“A atual logística de transportes do Brasil é insuficiente e temos
uma insustentável dependência do modal rodoviário em estradas
deficientes, além de escassa rede de integração com outros modais, desde
o ferroviário, aquaviário, aéreo, resultando em sobre preço
desnecessário e dificultando a questão de competitividade do País”. A
afirmação é de Antônio Porto Araújo, consultor e fundador da Agrociclo e
especialista em sustentabilidade. Segundo ele, para melhorar o atual
quadro, é preciso apostar em outros modais.
“A utilização do modal aquaviário tem o condão de propiciar um melhor
deslocamento de carga pelo País, sobretudo barateando o custo de
transporte de commodities agrícolas e minerais. Ocorre que ainda há
muitos desafios a serem superado, desde a questão de escassez de chuva
com a consequente inoperância à plena carga, até mesmo à falta de linhas
regulares quanto de cargas adicionais.
No Brasil houve sensível redução
de custos de transporte marítimo nos locais em que se buscou a
interconectividade portuária com linhas regulares de cabotagem,
atribuída provavelmente aos ganhos proporcionados pela economia de
escala. Isso significa que há um caminho, ainda que longo, a ser
navegado para responder com eficiência a necessidade de transporte da
produção.

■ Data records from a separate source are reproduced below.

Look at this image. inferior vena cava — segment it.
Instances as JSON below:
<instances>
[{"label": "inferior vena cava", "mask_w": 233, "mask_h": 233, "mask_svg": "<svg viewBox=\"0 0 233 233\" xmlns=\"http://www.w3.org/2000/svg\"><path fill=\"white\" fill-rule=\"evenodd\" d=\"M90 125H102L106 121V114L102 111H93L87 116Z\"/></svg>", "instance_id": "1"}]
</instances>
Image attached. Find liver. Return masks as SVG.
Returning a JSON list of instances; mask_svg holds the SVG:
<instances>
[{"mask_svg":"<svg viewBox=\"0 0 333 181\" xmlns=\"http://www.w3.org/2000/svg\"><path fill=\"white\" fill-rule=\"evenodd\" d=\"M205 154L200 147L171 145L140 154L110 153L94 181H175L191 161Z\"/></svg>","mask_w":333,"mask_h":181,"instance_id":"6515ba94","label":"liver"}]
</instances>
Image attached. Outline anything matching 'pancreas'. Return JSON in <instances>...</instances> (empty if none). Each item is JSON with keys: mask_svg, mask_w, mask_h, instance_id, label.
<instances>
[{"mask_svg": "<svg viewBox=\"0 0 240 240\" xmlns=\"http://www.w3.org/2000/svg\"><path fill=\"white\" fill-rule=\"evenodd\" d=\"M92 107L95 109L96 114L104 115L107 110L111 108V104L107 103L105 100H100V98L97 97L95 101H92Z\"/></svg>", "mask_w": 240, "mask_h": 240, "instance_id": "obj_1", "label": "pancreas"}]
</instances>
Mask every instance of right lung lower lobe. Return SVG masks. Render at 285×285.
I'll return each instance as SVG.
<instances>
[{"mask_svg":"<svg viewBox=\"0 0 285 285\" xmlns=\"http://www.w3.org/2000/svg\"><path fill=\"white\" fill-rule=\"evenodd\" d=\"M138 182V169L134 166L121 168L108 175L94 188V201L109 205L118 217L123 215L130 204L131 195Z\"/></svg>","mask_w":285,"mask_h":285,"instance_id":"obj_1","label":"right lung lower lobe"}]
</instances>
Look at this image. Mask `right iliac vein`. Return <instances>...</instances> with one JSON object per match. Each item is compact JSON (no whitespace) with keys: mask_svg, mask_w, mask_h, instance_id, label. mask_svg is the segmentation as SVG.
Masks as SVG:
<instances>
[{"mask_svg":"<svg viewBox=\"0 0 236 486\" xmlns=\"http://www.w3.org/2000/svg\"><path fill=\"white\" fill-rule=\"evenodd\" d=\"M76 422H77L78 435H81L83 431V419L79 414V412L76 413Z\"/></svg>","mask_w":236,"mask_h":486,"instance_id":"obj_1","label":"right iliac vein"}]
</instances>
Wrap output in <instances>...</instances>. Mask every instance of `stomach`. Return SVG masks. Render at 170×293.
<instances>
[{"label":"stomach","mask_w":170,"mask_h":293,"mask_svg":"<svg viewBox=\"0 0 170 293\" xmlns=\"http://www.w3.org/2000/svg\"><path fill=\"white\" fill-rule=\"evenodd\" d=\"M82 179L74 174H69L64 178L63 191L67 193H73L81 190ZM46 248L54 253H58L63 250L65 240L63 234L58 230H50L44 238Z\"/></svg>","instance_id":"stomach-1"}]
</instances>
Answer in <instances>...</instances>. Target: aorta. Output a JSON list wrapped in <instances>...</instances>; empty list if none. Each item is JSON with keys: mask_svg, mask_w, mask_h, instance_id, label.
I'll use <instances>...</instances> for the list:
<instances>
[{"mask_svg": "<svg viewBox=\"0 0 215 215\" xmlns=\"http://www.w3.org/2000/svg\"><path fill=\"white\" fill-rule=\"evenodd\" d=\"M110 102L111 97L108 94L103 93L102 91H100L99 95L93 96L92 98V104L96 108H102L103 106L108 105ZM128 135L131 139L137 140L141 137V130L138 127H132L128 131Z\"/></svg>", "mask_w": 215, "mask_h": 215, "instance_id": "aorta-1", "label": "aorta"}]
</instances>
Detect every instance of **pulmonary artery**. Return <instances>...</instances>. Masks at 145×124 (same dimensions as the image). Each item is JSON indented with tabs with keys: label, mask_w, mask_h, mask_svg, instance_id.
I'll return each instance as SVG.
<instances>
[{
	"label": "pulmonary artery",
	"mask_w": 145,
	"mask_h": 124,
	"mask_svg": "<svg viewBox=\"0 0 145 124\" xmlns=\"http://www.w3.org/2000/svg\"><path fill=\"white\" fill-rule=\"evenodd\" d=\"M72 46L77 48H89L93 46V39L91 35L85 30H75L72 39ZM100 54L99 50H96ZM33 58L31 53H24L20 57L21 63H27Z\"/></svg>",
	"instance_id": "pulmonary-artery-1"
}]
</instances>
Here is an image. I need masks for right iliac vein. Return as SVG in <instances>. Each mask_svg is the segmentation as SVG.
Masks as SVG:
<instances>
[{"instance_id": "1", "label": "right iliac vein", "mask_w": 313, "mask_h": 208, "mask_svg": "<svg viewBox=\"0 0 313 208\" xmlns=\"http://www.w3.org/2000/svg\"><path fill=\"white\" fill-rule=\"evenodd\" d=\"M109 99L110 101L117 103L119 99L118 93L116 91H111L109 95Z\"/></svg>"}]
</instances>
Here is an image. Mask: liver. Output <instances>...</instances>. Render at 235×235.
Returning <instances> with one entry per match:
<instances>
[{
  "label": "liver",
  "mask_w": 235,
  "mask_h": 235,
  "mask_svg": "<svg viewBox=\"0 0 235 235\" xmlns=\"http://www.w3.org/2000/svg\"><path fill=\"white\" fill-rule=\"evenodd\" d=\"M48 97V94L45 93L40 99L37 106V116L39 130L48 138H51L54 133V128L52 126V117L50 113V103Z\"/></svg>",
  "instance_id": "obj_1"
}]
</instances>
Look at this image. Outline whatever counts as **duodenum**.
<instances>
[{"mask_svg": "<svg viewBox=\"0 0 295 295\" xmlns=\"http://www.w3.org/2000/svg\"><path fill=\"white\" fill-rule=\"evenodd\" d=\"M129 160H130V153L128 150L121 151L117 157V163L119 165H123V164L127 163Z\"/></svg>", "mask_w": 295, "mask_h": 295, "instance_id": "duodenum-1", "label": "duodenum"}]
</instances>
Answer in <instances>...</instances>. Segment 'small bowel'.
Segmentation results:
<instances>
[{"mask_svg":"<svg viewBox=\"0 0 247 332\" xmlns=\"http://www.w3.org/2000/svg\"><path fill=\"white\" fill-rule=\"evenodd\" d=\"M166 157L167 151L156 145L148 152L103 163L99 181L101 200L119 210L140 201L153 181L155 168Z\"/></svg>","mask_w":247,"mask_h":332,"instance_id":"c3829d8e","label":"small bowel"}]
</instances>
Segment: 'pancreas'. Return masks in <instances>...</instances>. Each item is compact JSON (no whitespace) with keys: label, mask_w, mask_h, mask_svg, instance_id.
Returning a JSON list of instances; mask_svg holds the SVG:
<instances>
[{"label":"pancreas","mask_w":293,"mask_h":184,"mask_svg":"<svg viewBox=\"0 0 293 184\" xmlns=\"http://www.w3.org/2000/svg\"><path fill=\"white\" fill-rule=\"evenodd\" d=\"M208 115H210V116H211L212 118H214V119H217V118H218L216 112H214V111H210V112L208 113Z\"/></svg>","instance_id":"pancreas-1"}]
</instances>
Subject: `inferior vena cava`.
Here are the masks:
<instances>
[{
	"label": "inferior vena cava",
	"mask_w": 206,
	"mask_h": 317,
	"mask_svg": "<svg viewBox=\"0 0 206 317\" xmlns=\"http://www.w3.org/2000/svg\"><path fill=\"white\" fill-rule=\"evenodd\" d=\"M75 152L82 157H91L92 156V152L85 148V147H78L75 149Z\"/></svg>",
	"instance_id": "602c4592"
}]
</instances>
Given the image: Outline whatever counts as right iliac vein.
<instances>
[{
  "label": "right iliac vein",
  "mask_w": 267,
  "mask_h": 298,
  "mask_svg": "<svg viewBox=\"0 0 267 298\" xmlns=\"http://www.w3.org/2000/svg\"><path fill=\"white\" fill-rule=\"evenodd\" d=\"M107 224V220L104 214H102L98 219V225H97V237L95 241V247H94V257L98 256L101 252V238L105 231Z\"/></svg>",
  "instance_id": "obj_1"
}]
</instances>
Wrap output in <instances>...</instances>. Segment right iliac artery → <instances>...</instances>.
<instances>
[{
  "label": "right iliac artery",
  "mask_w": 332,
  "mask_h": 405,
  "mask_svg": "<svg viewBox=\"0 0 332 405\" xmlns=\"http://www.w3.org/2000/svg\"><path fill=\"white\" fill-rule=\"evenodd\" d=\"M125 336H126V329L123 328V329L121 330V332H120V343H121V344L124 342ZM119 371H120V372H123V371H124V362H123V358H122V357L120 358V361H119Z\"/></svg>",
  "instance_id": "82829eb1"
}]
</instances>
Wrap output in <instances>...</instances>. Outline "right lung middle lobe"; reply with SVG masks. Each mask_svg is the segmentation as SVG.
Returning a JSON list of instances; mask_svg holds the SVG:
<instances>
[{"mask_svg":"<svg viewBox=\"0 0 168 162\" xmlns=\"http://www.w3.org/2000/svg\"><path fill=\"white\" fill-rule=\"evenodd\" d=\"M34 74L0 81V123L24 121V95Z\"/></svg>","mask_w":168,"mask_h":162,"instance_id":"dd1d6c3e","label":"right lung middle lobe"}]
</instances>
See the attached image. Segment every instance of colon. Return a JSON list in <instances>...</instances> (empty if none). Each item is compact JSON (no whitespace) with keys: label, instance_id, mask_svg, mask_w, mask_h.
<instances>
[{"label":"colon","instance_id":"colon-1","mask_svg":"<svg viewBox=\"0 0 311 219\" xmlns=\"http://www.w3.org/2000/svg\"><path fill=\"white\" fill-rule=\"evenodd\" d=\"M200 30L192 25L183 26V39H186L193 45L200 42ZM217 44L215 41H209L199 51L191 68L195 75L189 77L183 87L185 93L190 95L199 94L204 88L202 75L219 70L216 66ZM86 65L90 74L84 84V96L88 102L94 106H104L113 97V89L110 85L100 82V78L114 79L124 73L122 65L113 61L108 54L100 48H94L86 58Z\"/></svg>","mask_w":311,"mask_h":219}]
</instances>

Para esse segundo semestre, porém, não há perspectivas muito
otimistas para se chegar ao aproveitamento mais satisfatório do
transporte aquaviário”, sustenta.
De acordo com Araújo, também sofremos com a competitividade, pois
temos a concentração na malha rodoviária e ao encarecer o custo
logístico, transfere-se para o produto transportado esse custo. O
especialista explica que em termos comparativos, esse mesmo produto,
seja commodity ou manufaturado, acaba com preço final maior do que
similares de outros mercados. Nesse caso, a globalização facilita a
comercialização e a troca comercial de outros competidores, que
conseguem fazer essa entrega com preço final reduzido.
“Em termos de
eficácia, a matriz concentrada no modal rodoviário atrasa a entrega,
principalmente em longas distâncias e em maior volume de cargas. Com a
promulgação da nova lei aplicável aos motoristas, já se percebe os
impactos nas agendas de entrega. Nos casos de transporte de grandes
volumes a granel, ainda, há um custo adicional importante que é
representado pela perda causada pelo que “escapa” no transporte pelo
caminhão”, finaliza. (fonte: Guia Marítimo)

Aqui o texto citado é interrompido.